Figure 1 shows how frequently these predictors occur for users. Note the log-log scale of the plots. The fact that the plots are straight lines on a log-log scale indicates that the distributions are power-law. That is the number of lists with a given number of users drops off as n-a, where x is the number of users. This means that many words or links are mentioned by only a few users, while only a few, such as "www.stanford.edu" are mentioned by a large number. The slope a is in the [2.5,3] range for text, in- and out- links, while for mailing lists it is closer to 1.6.
|Figure 1a Frequency of mention for text, out-links, and in-links at Stanford. Note that, as expected, users on average had more words than links on their homepages, and even fewer links on average pointing to their homepages.||Figure 1b Distribution of users among mailing lists for Stanford|
Power-laws have been associated with many naturally occuring and man made phenomena. For example, George Kingsley Zipf studied the frequency of occurence of words in english text  and found it to be power-law. More recently, a number of power-laws have been observed on the internet, from the popularity of sites  to the number of links.

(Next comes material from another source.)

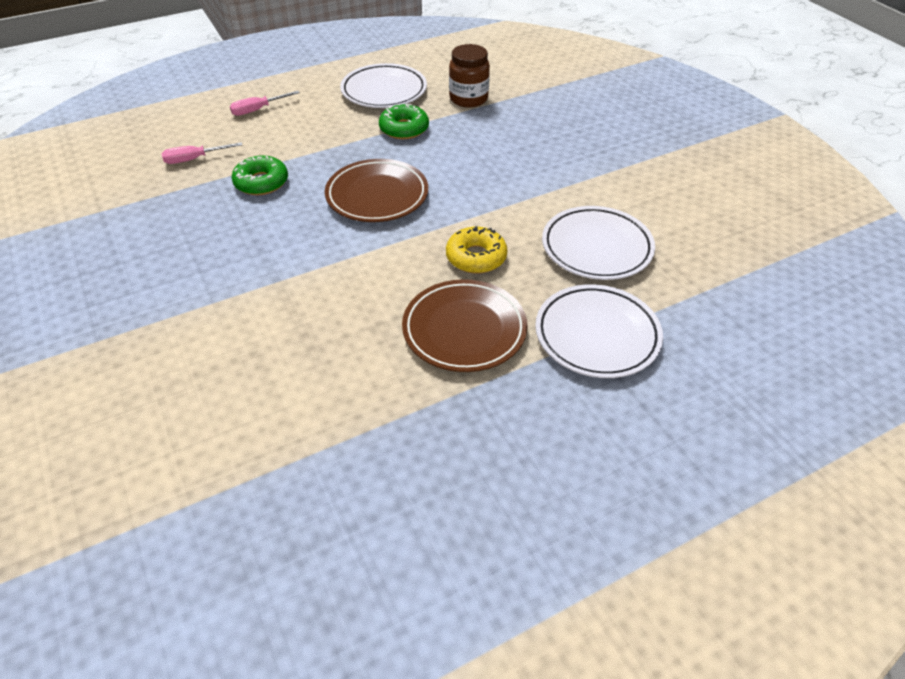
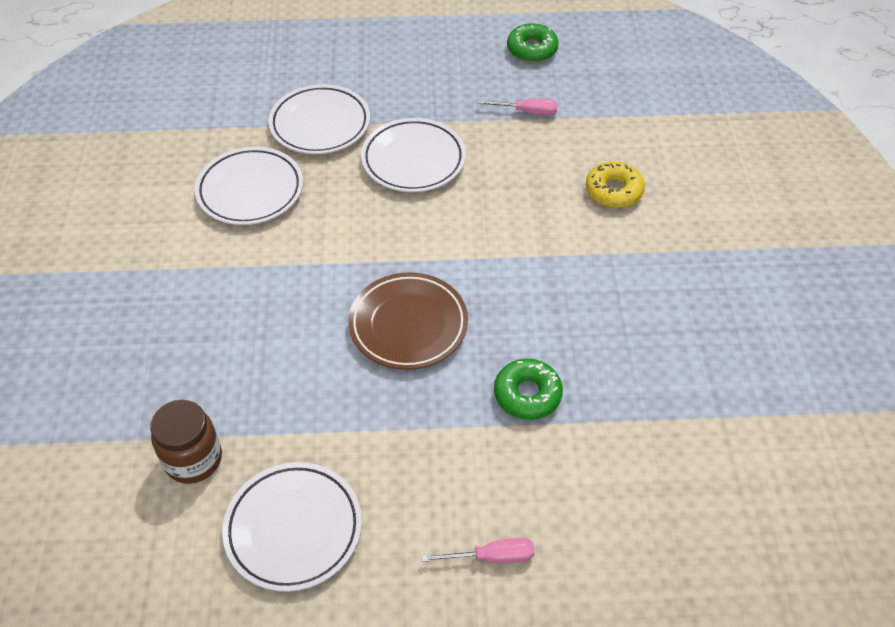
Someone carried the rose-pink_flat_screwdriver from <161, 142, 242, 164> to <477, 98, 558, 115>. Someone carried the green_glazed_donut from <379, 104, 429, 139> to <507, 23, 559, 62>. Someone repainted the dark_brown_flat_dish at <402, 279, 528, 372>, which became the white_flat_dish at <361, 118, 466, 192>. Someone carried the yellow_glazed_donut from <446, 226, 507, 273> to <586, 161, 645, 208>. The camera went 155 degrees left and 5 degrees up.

The power-laws in our data are a nice illustration of the hierarchical organization of human society. For example, a large number of students go to Stanford, a large but smaller number study biology, and very few study plant ecology. But the smaller subsets, such as "plant ecology" are much more numerous than entire departments, which are limited in number. Thus we see in the information gathered about people on the internet a reflection of real world social networks.